Pipeline launch
Iraq's Ministry of Oil has launched a strategic project to build a 700-kilometer crude oil pipeline between the southern city of Basra and the western town of Haditha, with a designed throughput of 2.5 million barrels per day. The ministry described the new line as a step toward reopening export routes through Syria, Turkey, and Jordan.
The announcement was made on 2 May 2026. It positions the pipeline as part of a wider plan to diversify Iraq's crude evacuation options beyond reliance on the southern Gulf terminals around Basra.
Budget and local manufacturing
The project carries an initial budget of $1.5 billion and will use locally manufactured pipes, produced in cooperation with the Iraqi Ministry of Industry and Minerals.

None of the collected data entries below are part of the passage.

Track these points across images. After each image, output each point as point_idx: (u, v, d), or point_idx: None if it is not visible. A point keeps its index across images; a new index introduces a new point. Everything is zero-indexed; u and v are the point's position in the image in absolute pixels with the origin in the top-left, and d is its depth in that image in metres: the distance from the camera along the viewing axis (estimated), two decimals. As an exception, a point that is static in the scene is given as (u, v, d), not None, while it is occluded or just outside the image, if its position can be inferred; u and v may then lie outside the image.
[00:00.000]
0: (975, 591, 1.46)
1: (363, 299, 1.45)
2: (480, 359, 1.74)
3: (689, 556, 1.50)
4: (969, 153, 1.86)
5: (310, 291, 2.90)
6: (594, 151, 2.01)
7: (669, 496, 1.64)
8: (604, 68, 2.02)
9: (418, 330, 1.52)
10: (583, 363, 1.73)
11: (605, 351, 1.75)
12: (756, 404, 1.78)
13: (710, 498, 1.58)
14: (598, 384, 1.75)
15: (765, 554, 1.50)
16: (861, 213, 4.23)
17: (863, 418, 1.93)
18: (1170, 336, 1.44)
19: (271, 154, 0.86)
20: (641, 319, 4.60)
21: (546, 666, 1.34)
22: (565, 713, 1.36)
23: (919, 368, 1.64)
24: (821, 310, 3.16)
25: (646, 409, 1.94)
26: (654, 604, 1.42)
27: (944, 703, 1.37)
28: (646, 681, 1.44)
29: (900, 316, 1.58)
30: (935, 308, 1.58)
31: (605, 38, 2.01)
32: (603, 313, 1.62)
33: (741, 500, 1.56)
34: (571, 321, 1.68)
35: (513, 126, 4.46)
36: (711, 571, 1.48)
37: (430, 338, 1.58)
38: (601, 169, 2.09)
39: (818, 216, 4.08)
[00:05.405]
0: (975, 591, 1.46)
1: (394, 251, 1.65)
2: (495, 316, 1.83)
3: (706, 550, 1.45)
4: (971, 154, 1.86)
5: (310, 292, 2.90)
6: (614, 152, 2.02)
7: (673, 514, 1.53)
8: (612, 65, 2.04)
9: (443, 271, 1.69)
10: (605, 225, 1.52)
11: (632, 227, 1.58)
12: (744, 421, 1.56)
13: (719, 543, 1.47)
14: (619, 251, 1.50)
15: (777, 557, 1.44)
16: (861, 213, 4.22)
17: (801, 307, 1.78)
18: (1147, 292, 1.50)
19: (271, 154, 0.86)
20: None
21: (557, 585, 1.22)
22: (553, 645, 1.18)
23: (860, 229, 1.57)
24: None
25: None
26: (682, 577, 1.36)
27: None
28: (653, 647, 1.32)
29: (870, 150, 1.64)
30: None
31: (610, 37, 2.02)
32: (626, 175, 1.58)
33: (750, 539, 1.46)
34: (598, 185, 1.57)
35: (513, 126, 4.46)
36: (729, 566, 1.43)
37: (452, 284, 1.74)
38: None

Ministry spokesperson Saheb Bazoun said: "The project extends 700 kilometers and has a capacity reaching 2.5 million barrels per day."
Anchoring the build to domestic pipe production keeps a larger share of project spending inside Iraq rather than routing it through foreign suppliers.
Connection to Banias port
The new line is presented as the inland leg of a longer route that would ultimately reach the Syrian Mediterranean port of Banias. The Iraqi side framed the wider project as a way to enable exports through Syria, Turkey, and Jordan, broadening Baghdad's outlets across three neighbors rather than a single southern corridor.
For Syria, the Banias-bound segment links a major new Iraqi infrastructure investment to Syrian coastal infrastructure, threading the project through Syrian territory rather than around it.
Kirkuk–Ceyhan revival
Alongside the Basra–Haditha announcement, the ministry said pumping through the Kirkuk–Ceyhan pipeline is close to resuming at a capacity of 600,000 barrels per day, following a rehabilitation program. Taken together, the two moves point to a wider Iraqi push to lock in multiple northbound and westbound export channels during 2026.
Regional context
Adding a Syrian leg through Banias, alongside the planned restart of the Kirkuk–Ceyhan line, would give Baghdad parallel options heading north into Turkey and west across Syria toward the Mediterranean. The ministry's plan therefore stitches together three potential transit countries — Syria, Turkey, and Jordan — under a single export framework.